# TO DO:
For the data that follows, print the line with "48: (253, 499, 6.46)", the line with "[00:05.426]", and all lines between them, exactly as they stand. Omit pictures and add nothing.

# Stored data:
-- Opening Marker --
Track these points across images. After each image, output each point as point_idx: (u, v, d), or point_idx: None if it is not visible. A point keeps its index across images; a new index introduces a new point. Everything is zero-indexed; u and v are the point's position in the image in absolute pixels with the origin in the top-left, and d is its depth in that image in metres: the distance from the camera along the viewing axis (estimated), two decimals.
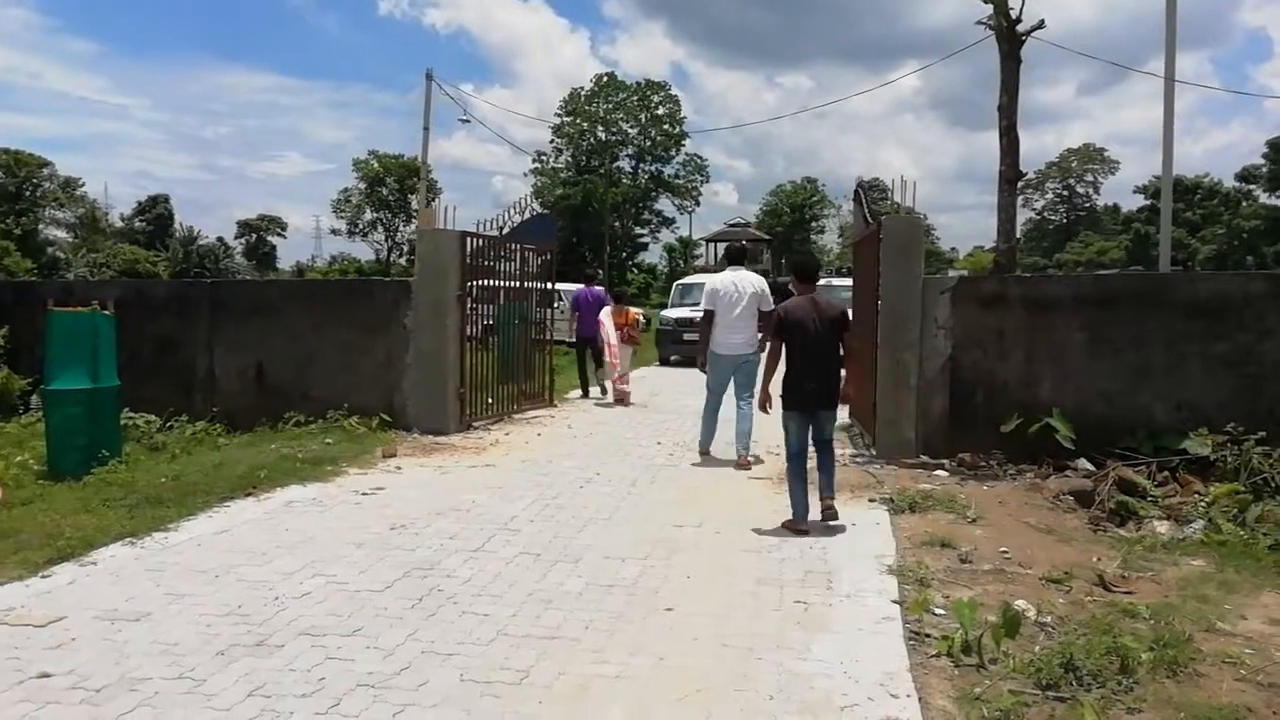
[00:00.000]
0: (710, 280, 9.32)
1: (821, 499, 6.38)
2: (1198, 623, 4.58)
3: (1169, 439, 7.76)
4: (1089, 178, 79.48)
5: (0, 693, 3.67)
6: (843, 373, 6.60)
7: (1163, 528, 6.53)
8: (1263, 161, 56.39)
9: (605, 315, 14.13)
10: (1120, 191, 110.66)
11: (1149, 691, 3.77)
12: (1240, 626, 4.61)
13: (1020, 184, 12.89)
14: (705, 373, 8.99)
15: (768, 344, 6.87)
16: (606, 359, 13.83)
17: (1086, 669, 3.89)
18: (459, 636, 4.33)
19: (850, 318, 7.09)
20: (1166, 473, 7.44)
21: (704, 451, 8.99)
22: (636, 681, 3.87)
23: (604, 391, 14.32)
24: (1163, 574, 5.47)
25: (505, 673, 3.93)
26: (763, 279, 8.96)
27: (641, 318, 17.12)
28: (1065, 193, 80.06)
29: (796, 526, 6.24)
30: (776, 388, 6.65)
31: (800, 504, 6.32)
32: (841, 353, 6.54)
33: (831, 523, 6.28)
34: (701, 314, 9.16)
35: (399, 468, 8.38)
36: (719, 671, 3.96)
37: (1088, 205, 79.66)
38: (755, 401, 7.61)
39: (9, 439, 9.11)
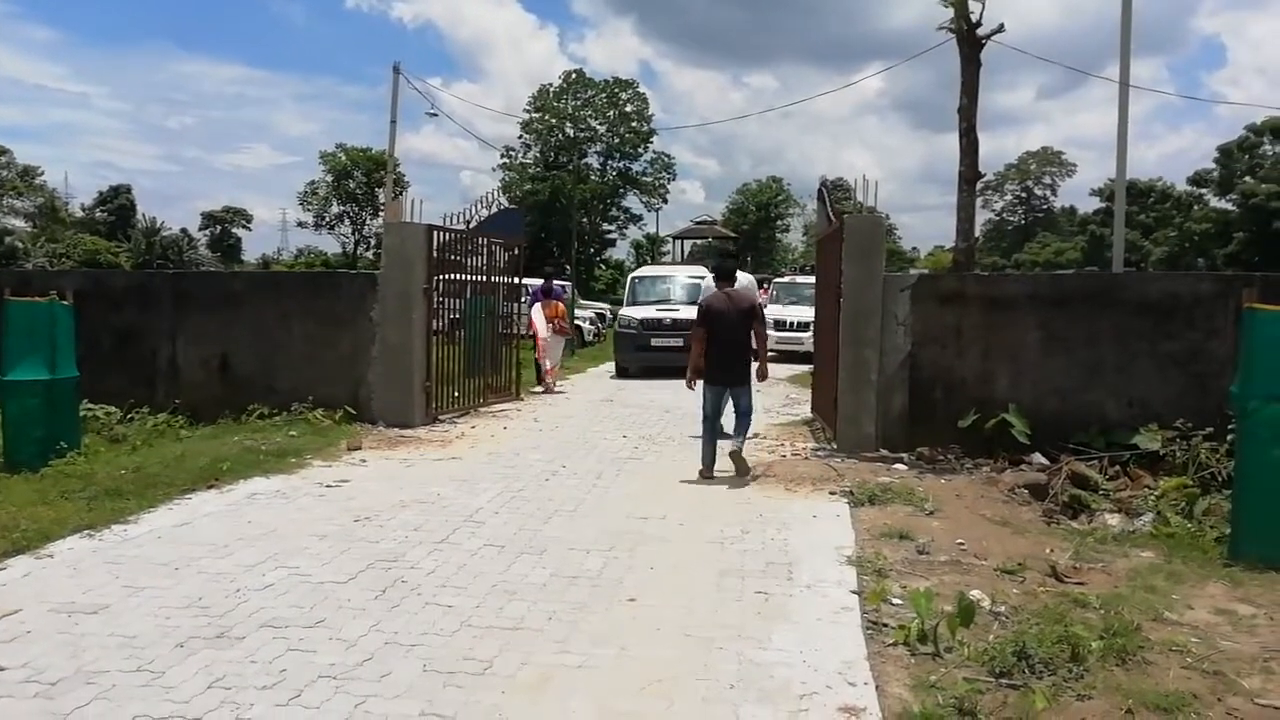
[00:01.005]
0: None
1: (730, 452, 7.75)
2: (1146, 612, 4.71)
3: (1120, 434, 7.96)
4: (1047, 180, 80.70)
5: None
6: (754, 352, 7.99)
7: (1114, 520, 6.70)
8: (1214, 166, 57.59)
9: (536, 310, 14.45)
10: (1077, 194, 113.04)
11: (1098, 679, 3.88)
12: (1187, 616, 4.75)
13: (980, 185, 13.12)
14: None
15: (700, 329, 7.93)
16: (536, 353, 14.37)
17: (1038, 657, 3.99)
18: (422, 628, 4.34)
19: (758, 308, 8.12)
20: (1118, 467, 7.63)
21: (706, 473, 7.92)
22: (599, 671, 3.91)
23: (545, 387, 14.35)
24: (1113, 565, 5.61)
25: (468, 663, 3.95)
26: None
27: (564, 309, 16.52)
28: (1024, 194, 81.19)
29: (703, 473, 7.84)
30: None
31: (707, 456, 7.92)
32: (752, 338, 7.94)
33: (744, 474, 7.71)
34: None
35: (363, 460, 8.35)
36: (681, 661, 4.01)
37: (1045, 207, 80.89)
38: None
39: None
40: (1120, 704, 3.65)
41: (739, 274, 8.59)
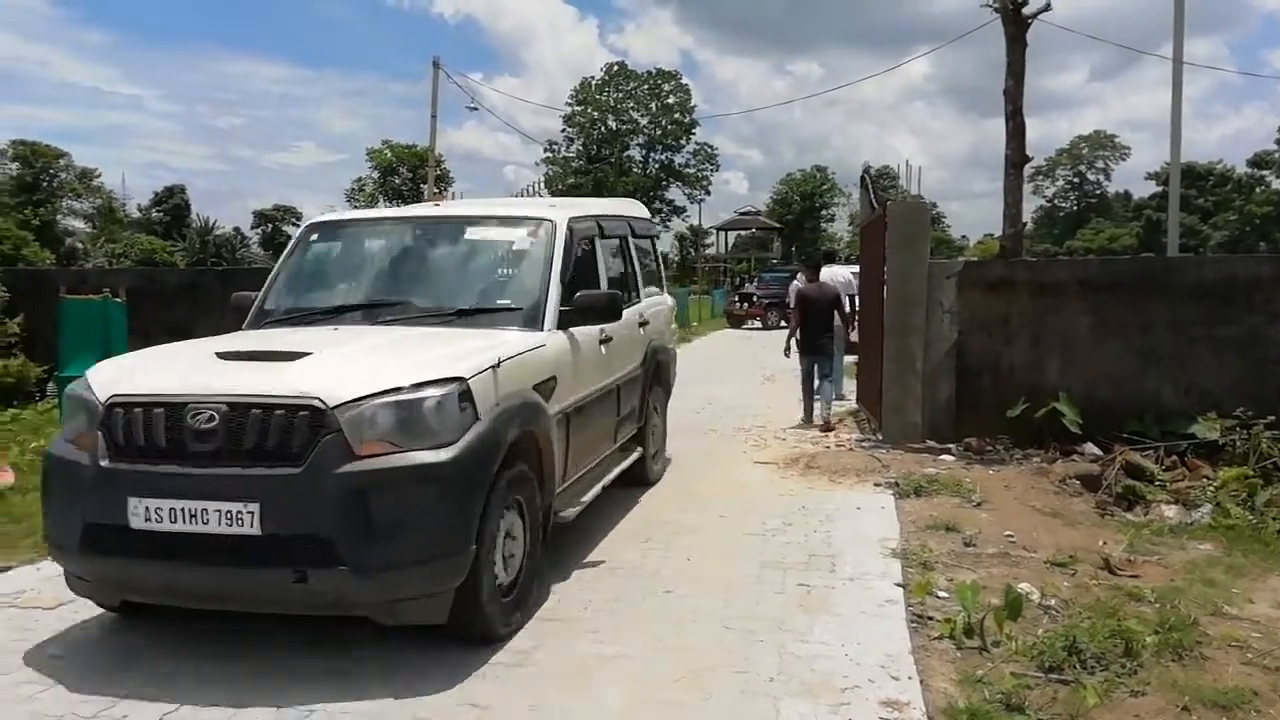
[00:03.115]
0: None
1: (821, 414, 9.82)
2: (1204, 606, 4.56)
3: (1177, 423, 7.72)
4: (1100, 164, 78.84)
5: (7, 674, 3.72)
6: (837, 328, 10.12)
7: (1170, 512, 6.51)
8: (1275, 147, 55.83)
9: None
10: (1132, 178, 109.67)
11: (1153, 674, 3.76)
12: (1247, 610, 4.59)
13: (1030, 170, 12.84)
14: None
15: (795, 312, 10.38)
16: None
17: (1090, 652, 3.88)
18: None
19: (840, 298, 10.30)
20: (1174, 457, 7.40)
21: (805, 420, 10.10)
22: (635, 662, 3.88)
23: None
24: (1169, 558, 5.45)
25: (504, 653, 3.95)
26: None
27: None
28: (1076, 180, 79.41)
29: (804, 420, 9.99)
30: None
31: (806, 408, 10.06)
32: (836, 319, 10.10)
33: (825, 429, 9.58)
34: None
35: None
36: (719, 653, 3.97)
37: (1099, 192, 79.03)
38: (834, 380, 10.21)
39: (25, 425, 9.21)
40: (1176, 700, 3.53)
41: (835, 266, 11.65)
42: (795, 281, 12.30)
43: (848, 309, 10.72)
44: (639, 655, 3.95)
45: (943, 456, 8.07)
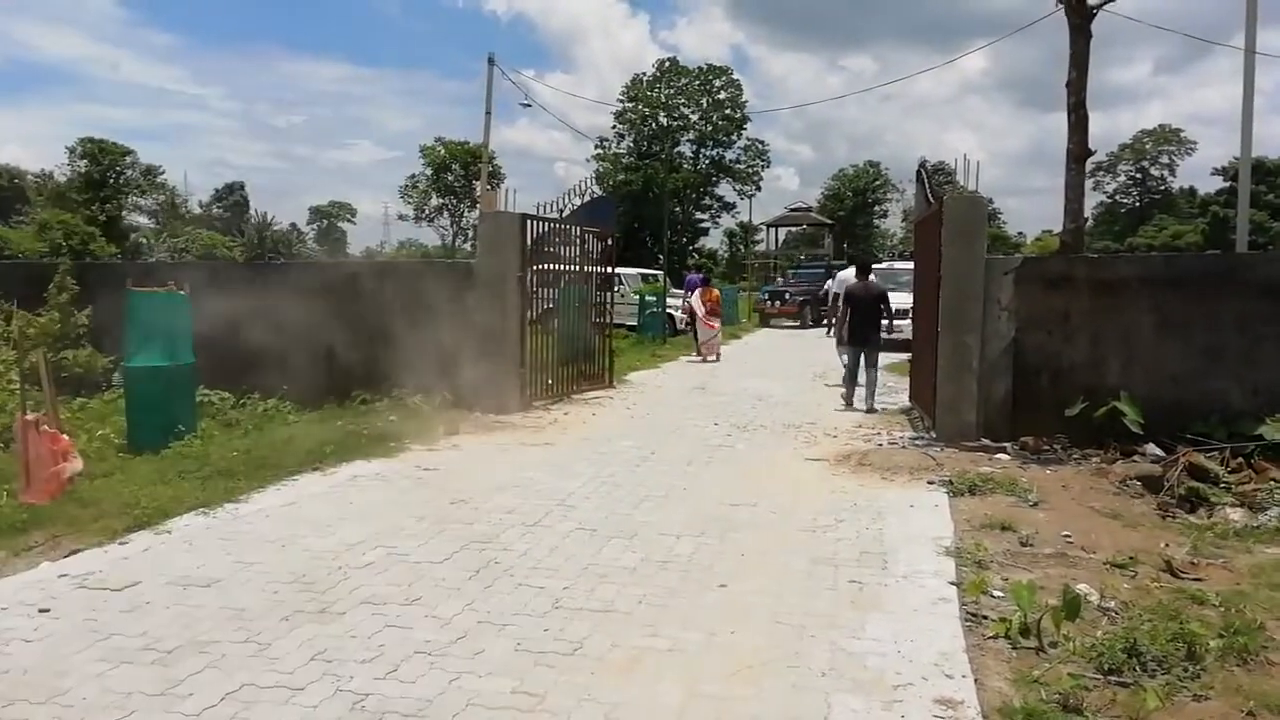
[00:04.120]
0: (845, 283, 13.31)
1: (866, 401, 10.84)
2: (1271, 610, 4.43)
3: (1244, 424, 7.49)
4: (1164, 159, 76.49)
5: (77, 652, 3.86)
6: (882, 324, 11.15)
7: (1236, 515, 6.32)
8: None
9: (695, 296, 18.48)
10: (1197, 174, 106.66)
11: (1217, 679, 3.67)
12: None
13: (1091, 166, 12.54)
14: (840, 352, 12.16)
15: (843, 309, 11.58)
16: (701, 329, 18.10)
17: (1151, 654, 3.81)
18: (514, 607, 4.40)
19: (885, 295, 11.25)
20: (1241, 459, 7.19)
21: (847, 402, 11.23)
22: (687, 655, 3.89)
23: (694, 355, 18.23)
24: (1235, 561, 5.30)
25: (559, 644, 3.99)
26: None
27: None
28: (1139, 175, 77.19)
29: (846, 402, 11.08)
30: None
31: (849, 393, 11.15)
32: (882, 316, 11.11)
33: (870, 412, 10.66)
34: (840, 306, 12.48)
35: (459, 445, 8.53)
36: (771, 648, 3.96)
37: (1162, 188, 76.72)
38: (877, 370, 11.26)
39: (93, 414, 9.48)
40: (1240, 705, 3.45)
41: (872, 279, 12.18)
42: (830, 281, 15.09)
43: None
44: (692, 649, 3.96)
45: (998, 455, 7.94)
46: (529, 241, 10.80)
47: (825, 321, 23.81)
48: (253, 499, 6.46)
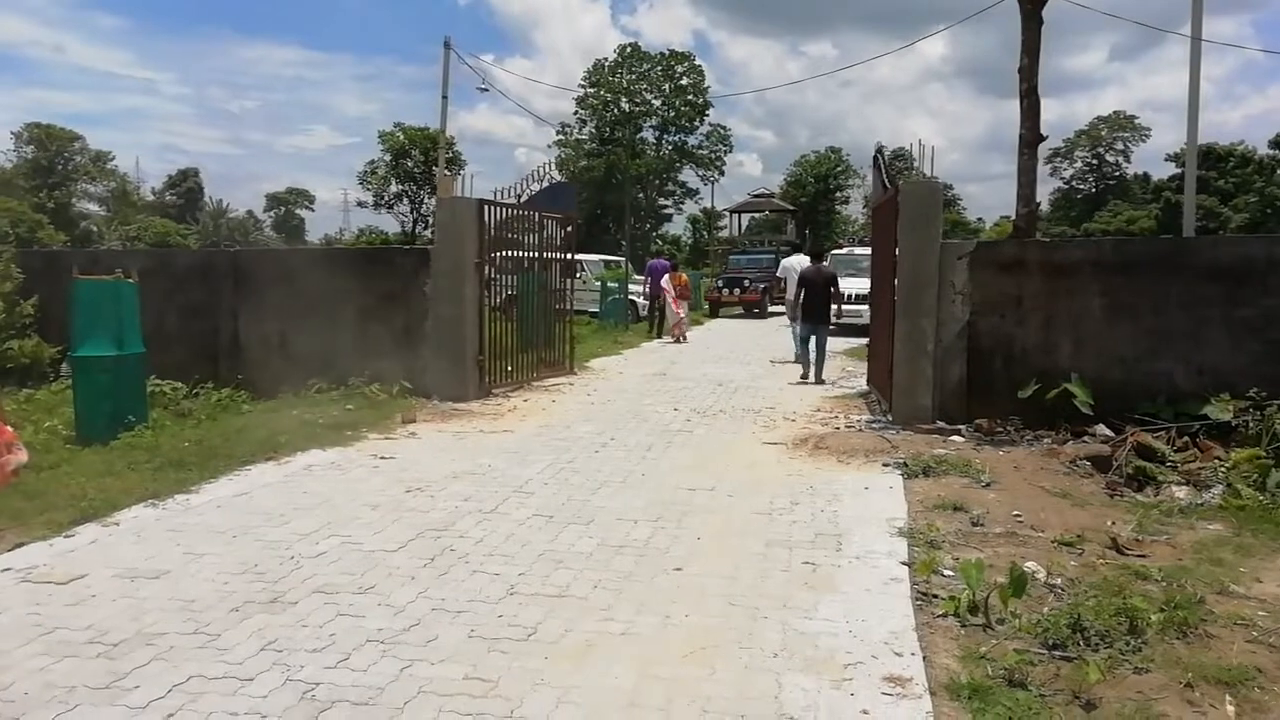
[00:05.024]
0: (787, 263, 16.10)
1: (814, 375, 12.17)
2: (1211, 585, 4.55)
3: (1189, 404, 7.68)
4: (1119, 146, 77.75)
5: (20, 647, 3.77)
6: (833, 306, 12.46)
7: (1181, 493, 6.48)
8: None
9: (665, 280, 19.47)
10: (1151, 160, 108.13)
11: (1157, 652, 3.76)
12: (1255, 589, 4.57)
13: (1048, 152, 12.85)
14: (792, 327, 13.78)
15: (796, 290, 12.84)
16: (670, 311, 19.17)
17: (1094, 629, 3.89)
18: (469, 595, 4.39)
19: (835, 278, 12.58)
20: (1186, 438, 7.36)
21: (804, 375, 12.40)
22: (642, 639, 3.91)
23: (664, 337, 19.26)
24: (1178, 538, 5.43)
25: (513, 629, 3.98)
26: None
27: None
28: (1094, 161, 78.35)
29: (803, 376, 12.27)
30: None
31: (804, 366, 12.41)
32: (831, 297, 12.36)
33: (817, 384, 11.98)
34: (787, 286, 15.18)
35: (417, 433, 8.46)
36: (724, 630, 3.99)
37: (1118, 174, 77.98)
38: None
39: (39, 405, 9.29)
40: (1179, 677, 3.54)
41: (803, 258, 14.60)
42: (787, 263, 15.83)
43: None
44: (646, 632, 3.97)
45: (953, 438, 8.05)
46: (489, 228, 10.73)
47: (775, 302, 23.90)
48: (204, 490, 6.36)
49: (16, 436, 6.68)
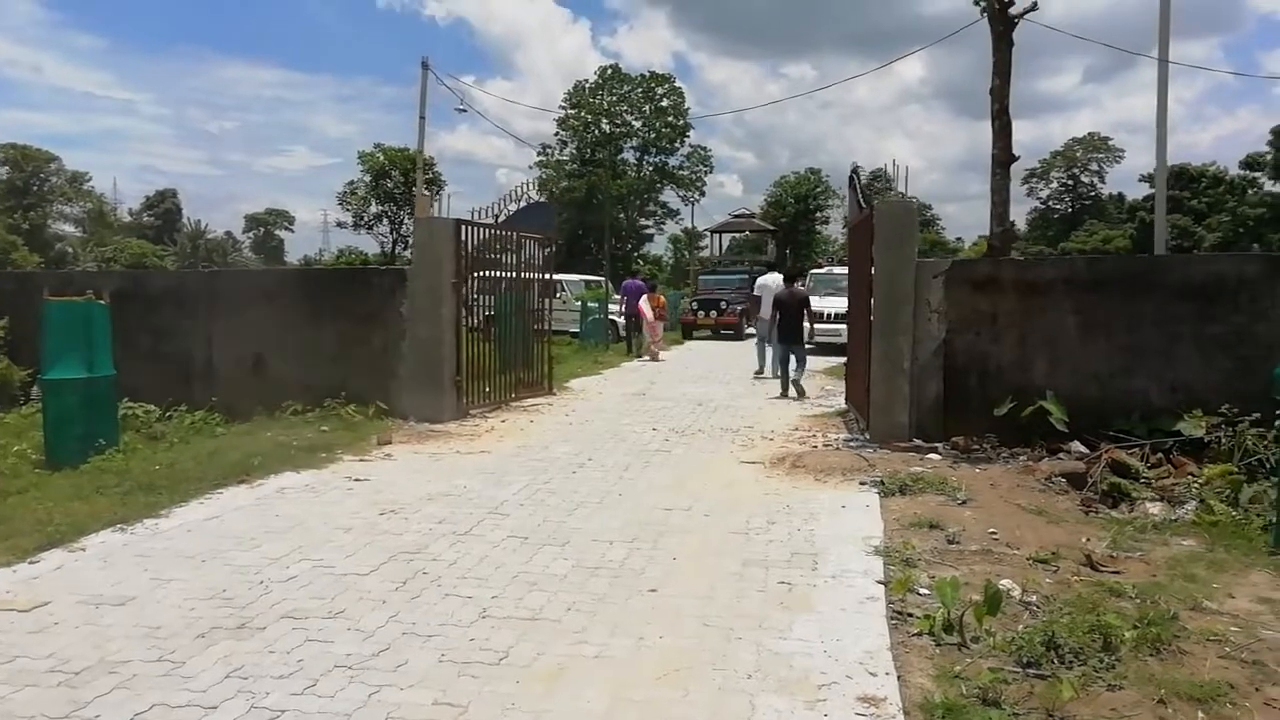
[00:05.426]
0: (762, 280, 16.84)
1: (793, 382, 12.83)
2: (1184, 601, 4.56)
3: (1163, 421, 7.73)
4: (1094, 166, 78.83)
5: None
6: (805, 326, 13.18)
7: (1155, 509, 6.51)
8: (1268, 149, 55.88)
9: (643, 301, 19.71)
10: (1126, 181, 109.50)
11: (1131, 669, 3.76)
12: (1227, 605, 4.59)
13: (1024, 173, 13.00)
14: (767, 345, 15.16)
15: (772, 312, 13.69)
16: (646, 333, 19.55)
17: (1069, 647, 3.89)
18: (441, 618, 4.33)
19: (808, 300, 13.65)
20: (1160, 455, 7.40)
21: (784, 392, 12.93)
22: (615, 661, 3.86)
23: (643, 356, 19.40)
24: (1152, 554, 5.45)
25: (484, 653, 3.93)
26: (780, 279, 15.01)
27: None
28: (1070, 182, 79.37)
29: (784, 393, 12.80)
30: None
31: (784, 383, 12.93)
32: (805, 318, 13.19)
33: (800, 398, 12.57)
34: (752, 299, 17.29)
35: (392, 455, 8.39)
36: (698, 651, 3.95)
37: (1093, 194, 78.98)
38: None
39: (8, 430, 9.15)
40: (1152, 694, 3.53)
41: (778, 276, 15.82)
42: (763, 281, 16.56)
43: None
44: (619, 654, 3.93)
45: (930, 455, 8.07)
46: (467, 248, 10.70)
47: (748, 322, 23.19)
48: (174, 514, 6.27)
49: None
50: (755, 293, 17.18)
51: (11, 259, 43.42)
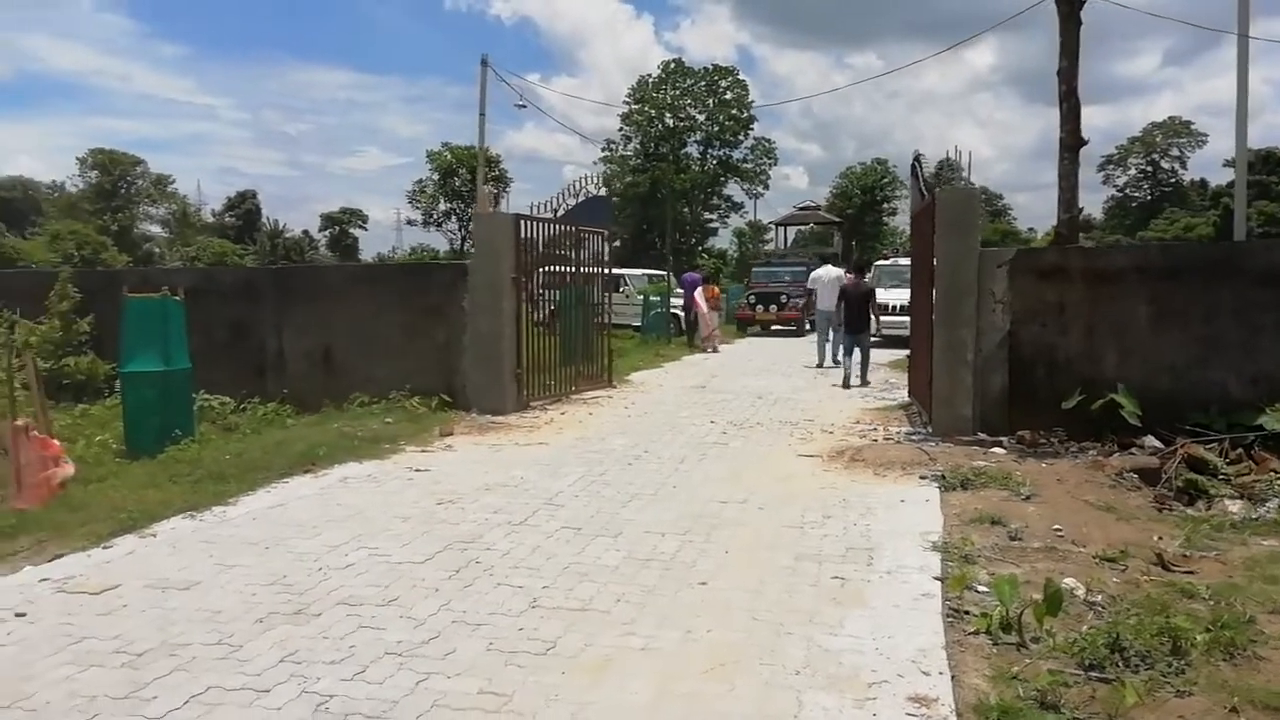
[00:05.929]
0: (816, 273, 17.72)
1: (860, 377, 13.16)
2: (1263, 604, 4.34)
3: (1244, 415, 7.39)
4: (1175, 152, 75.73)
5: (47, 656, 3.84)
6: (873, 318, 13.93)
7: (1234, 507, 6.23)
8: None
9: (698, 293, 20.22)
10: (1209, 166, 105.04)
11: (1201, 674, 3.59)
12: None
13: (1101, 160, 12.53)
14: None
15: (837, 303, 14.01)
16: (700, 324, 20.05)
17: (1135, 649, 3.73)
18: (491, 607, 4.36)
19: (873, 291, 14.40)
20: (1241, 450, 7.08)
21: (845, 384, 13.03)
22: (662, 654, 3.84)
23: (704, 349, 19.75)
24: (1229, 554, 5.20)
25: (532, 643, 3.95)
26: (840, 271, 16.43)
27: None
28: (1149, 168, 76.44)
29: (845, 383, 12.96)
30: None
31: (845, 375, 13.09)
32: (870, 310, 13.69)
33: (863, 386, 12.96)
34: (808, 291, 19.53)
35: (453, 446, 8.50)
36: (747, 645, 3.91)
37: (1173, 181, 75.93)
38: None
39: (93, 421, 9.52)
40: (1224, 701, 3.37)
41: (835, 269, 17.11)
42: (817, 274, 17.06)
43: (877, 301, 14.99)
44: (667, 647, 3.91)
45: (994, 449, 7.86)
46: (530, 242, 10.79)
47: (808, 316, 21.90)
48: (241, 501, 6.45)
49: (63, 450, 6.83)
50: (809, 285, 17.49)
51: (102, 259, 45.21)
-- Closing Marker --
# REPLY TO THE EXERCISE:
48: (253, 499, 6.46)
[00:05.024]
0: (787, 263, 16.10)
1: (814, 375, 12.17)
2: (1211, 585, 4.55)
3: (1189, 404, 7.68)
4: (1119, 146, 77.75)
5: (20, 647, 3.77)
6: (833, 306, 12.46)
7: (1181, 493, 6.48)
8: None
9: (665, 280, 19.47)
10: (1151, 160, 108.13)
11: (1157, 652, 3.76)
12: (1255, 589, 4.57)
13: (1048, 152, 12.85)
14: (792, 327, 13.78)
15: (796, 290, 12.84)
16: (670, 311, 19.17)
17: (1094, 629, 3.89)
18: (469, 595, 4.39)
19: (835, 278, 12.58)
20: (1186, 438, 7.36)
21: (804, 375, 12.40)
22: (642, 639, 3.91)
23: (664, 337, 19.26)
24: (1178, 538, 5.43)
25: (513, 629, 3.98)
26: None
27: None
28: (1094, 161, 78.35)
29: (803, 376, 12.27)
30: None
31: (804, 366, 12.41)
32: (831, 297, 12.36)
33: (817, 384, 11.98)
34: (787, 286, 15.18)
35: (417, 433, 8.46)
36: (724, 630, 3.99)
37: (1118, 174, 77.98)
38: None
39: (39, 405, 9.29)
40: (1179, 677, 3.54)
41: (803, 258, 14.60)
42: (787, 263, 15.83)
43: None
44: (646, 632, 3.97)
45: (953, 438, 8.05)
46: (489, 228, 10.73)
47: (775, 302, 23.90)
48: (204, 490, 6.36)
49: (16, 436, 6.68)
[00:05.426]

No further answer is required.